The board of selectmen did not pass an ordinance Monday to ban outdoor wood-burning furnaces. But that is not the end of the story.
The board wants to see what the state legislature decides on a bill before it on the issue. The state law would include a provision exempting agricultural use and would ban furnace use from May 15 to September 15.
Also in discussion at the state level is mandating that the installation of any such furnace meet a “Phase II” emmission standard. If approved, the state bill would take effect Oct. 1.
The selectmen will take up the issue again when the legislature takes action on the bill or at the end of the session, which is June 1.
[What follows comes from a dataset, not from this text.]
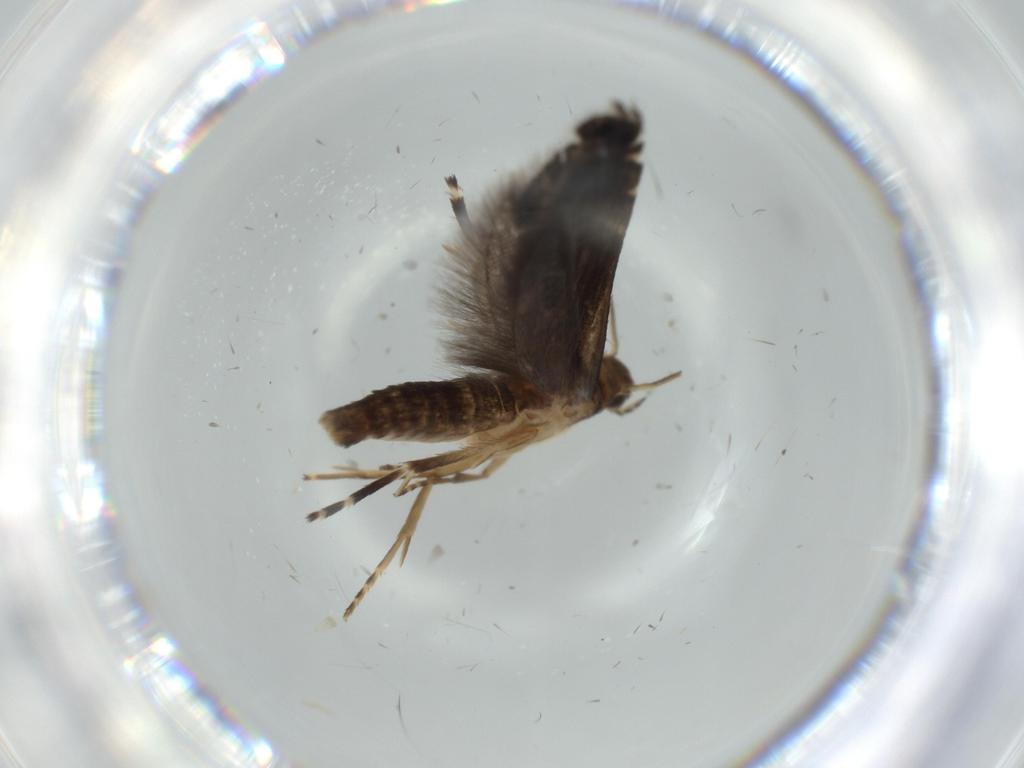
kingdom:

Steve Swenson, who lives on Lawton Drive, has lived near an outdoor wood-burning furnace for several years and supports a ban. He has a child with asthma and the furnace smoke exacerbates the condition.
Any state bill or town ordinance enacted would not affect existing structures in terms of setback requirements or furnace type. An existing furnace would have to comply with the seasonal use clause of any bill or ordinance.
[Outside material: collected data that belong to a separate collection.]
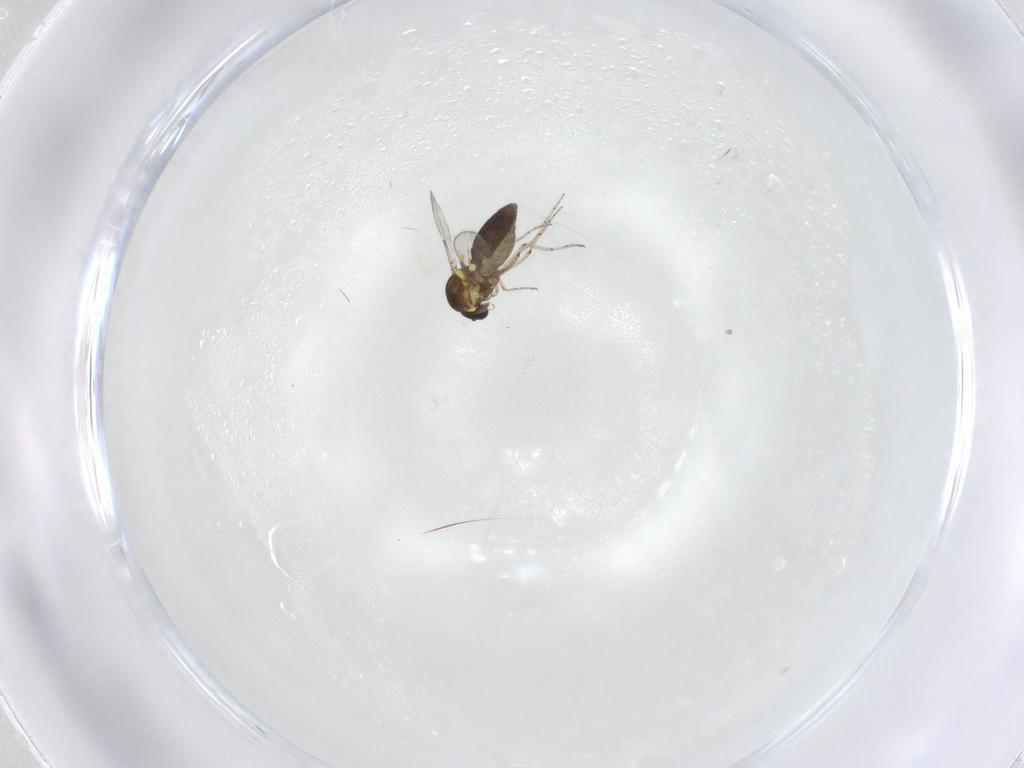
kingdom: Animalia
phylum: Arthropoda
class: Insecta
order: Diptera
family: Ceratopogonidae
Don Tuller, who lives on Farms Village Road, said the state law should be sufficient to regulate the furnaces. If the town decided to enact its own ordinance, he requested that an exemption for agricultural use be included.
T. Michael Morrissey, of the lobbying firm Evans & Associates in Hartford, said a total ban is a good idea. He said there is not enough information on the health risks associated with any outdoor wood-burning furnace.
An outdoor wood-burning furnace is an accessory structure or appliance located outside of a living space designed to transfer or provide heat by burning wood or solid waste to heat spaces other than where the structure or appliance is located, such as a home. It also applies to heating any other structure or appliances on the premises, heating swimming pools, hot tubs or Jacuzzi water.
The proposed town ordinance and state bill stated that an outdoor wood-burning furnace does not include a fire pit, wood-fired barbecue or chiminea.
The ordinance and bill included a fine of up to $250 per day when in violation of the ordinance or bill.
Of the 169 towns, 16 in the state have banned outdoor wood-burning furnaces, among them Avon, West Hartford and Granby.
Howard Beach, a zoning compliance officer and planning analyst for the town, told the planning commission during one of its discussions on the topic about some of the issues with outdoor wood-burning furnaces.
Beach, who serves on the state Council of Environmental Quality, said the main problem with these types of furnaces is that it is impossible to control what people burn in them.
In addition, such furnaces burn at a lower temperature so it does not achieve complete combustion. People often fire it up in the morning and leave it for the day. Once it gets to a desired heat, it shuts down and smolders.
Smoke comes out of the stack and drops to the ground (especially on humid days) and can spread for thousands of feet at ground level. It has been found that sub-micron (the most dangerous type of particulate matter) is dramatically in excess of the Environmental Protection Agency’s allowances for particulate matter in areas up to 500 to 800 feet away from the stack. Also, levels inside homes are well in excess of EPA standards.